- SOURCE TEXT -
Bitcoin is an experimental digital currency that enables instant payments to anyone, anywhere in the world. Bitcoin uses peer-to-peer technology to operate with no central authority: managing transactions and issuing money are carried out collectively by the network. Bitcoin Core is the name of open source software which enables the use of this currency.
For more information, as well as an immediately usable, binary version of the Bitcoin Core software, see https://bitcoincore.org/en/download/, or read the original whitepaper.
License
Bitcoin Core is released under the terms of the MIT license. See COPYING for more information or see https://opensource.org/licenses/MIT.
Development Process
The master branch is regularly built (see doc/build-*.md for instructions) and tested, but it is not guaranteed to be
completely stable. Tags are created
regularly from release branches to indicate new official, stable release versions of Bitcoin Core.
The https://github.com/bitcoin-core/gui repository is used exclusively for the development of the GUI. Its master branch is identical in all monotree repositories. Release branches and tags do not exist, so please do not fork that repository unless it is for development reasons.
The contribution workflow is described in CONTRIBUTING.md and useful hints for developers can be found in doc/developer-notes.md.
Testing
Testing and code review is the bottleneck for development; we get more pull requests than we can review and test on short notice. Please be patient and help out by testing other people's pull requests, and remember this is a security-critical project where any mistake might cost people lots of money.
Automated Testing
Developers are strongly encouraged to write unit tests for new code, and to
submit new unit tests for old code. Unit tests can be compiled and run
(assuming they weren't disabled in configure) with: make check. Further details on running
and extending unit tests can be found in /src/test/README.md.

- TASK REQUIREMENTS -
**A)** Please decide whether each statement agrees with the Bitcoin Core passage, answering yes or no and quoting the words from the passage that settle it: (i) Bitcoin Core is released under the MIT license. (ii) The GUI repository has its own release branches and tags. (iii) Testing and code review is the bottleneck for development.
**B)** Pick up the Bitcoin Core passage after its last sentence and continue it.
None of the tasks concern the entries.

- GIVEN INFORMATION -
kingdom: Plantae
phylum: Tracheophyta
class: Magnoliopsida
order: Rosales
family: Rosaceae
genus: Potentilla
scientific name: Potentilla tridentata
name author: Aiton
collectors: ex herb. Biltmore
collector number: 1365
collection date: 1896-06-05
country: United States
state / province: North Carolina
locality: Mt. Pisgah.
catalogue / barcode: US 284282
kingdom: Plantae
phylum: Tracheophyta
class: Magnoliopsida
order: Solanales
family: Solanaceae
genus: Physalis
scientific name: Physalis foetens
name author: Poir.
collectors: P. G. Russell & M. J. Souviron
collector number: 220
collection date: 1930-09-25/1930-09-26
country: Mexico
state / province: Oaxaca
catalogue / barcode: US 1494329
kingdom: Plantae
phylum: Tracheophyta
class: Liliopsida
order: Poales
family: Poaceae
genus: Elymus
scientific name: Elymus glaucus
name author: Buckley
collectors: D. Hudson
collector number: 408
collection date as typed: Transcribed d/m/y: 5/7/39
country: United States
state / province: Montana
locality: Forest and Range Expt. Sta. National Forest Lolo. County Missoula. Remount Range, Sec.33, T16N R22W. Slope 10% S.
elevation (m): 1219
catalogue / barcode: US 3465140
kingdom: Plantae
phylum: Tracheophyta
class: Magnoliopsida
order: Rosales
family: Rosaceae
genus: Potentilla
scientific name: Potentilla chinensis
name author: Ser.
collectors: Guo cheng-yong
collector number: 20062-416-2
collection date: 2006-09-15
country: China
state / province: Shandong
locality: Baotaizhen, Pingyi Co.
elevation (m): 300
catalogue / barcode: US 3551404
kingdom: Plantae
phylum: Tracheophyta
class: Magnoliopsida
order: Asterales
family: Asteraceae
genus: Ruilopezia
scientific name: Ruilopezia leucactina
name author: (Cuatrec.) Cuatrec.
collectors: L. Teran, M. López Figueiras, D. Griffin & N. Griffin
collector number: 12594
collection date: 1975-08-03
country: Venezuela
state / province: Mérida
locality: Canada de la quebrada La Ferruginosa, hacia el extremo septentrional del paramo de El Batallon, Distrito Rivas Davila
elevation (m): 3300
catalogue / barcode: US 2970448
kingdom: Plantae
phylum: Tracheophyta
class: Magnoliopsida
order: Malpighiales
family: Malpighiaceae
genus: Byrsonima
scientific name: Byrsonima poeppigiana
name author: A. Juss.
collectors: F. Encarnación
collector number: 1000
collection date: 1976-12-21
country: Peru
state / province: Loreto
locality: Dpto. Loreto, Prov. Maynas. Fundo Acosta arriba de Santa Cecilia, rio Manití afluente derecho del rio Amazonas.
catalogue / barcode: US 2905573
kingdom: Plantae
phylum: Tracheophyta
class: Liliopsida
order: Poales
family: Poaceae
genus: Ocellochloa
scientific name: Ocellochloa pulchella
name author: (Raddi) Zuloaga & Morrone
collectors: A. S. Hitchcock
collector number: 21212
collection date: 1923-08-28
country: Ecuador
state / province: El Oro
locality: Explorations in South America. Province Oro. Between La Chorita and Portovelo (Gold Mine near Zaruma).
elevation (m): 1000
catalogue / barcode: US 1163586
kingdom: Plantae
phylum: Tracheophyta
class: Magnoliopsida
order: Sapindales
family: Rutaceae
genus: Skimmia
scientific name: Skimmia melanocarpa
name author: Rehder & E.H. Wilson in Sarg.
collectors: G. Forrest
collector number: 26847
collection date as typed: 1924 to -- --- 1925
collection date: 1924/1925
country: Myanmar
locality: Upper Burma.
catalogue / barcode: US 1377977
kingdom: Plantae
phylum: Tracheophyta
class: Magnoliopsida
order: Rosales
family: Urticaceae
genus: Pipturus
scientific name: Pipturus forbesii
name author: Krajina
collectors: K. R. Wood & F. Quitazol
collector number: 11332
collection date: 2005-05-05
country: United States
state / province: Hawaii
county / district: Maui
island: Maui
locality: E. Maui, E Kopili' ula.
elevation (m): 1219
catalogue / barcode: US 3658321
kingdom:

- EXPECTED RESULTS -
**A)**
(i) Yes: "Bitcoin Core is released under the terms of the MIT license."
(ii) No: "Release branches and tags do not exist"
(iii) Yes: "Testing and code review is the bottleneck for development"

**B)**
There are also regression and integration tests, written
in Python, that are run automatically on the build server.
These tests can be run (if the test dependencies are installed) with: test/functional/test_runner.py
The CI (Continuous Integration) systems make sure that every pull request is built for Windows, Linux, and macOS, and that unit/sanity tests are run automatically.
Manual Quality Assurance (QA) Testing
Changes should be tested by somebody other than the developer who wrote the code. This is especially important for large or high-risk changes. It is useful to add a test plan to the pull request description if testing the changes is not straightforward.
Translations
Changes to translations as well as new translations can be submitted to Bitcoin Core's Transifex page.
Translations are periodically pulled from Transifex and merged into the git repository. See the translation process for details on how this works.
Important: We do not accept translation changes as GitHub pull requests because the next pull from Transifex would automatically overwrite them again.
Translators should also subscribe to the mailing list.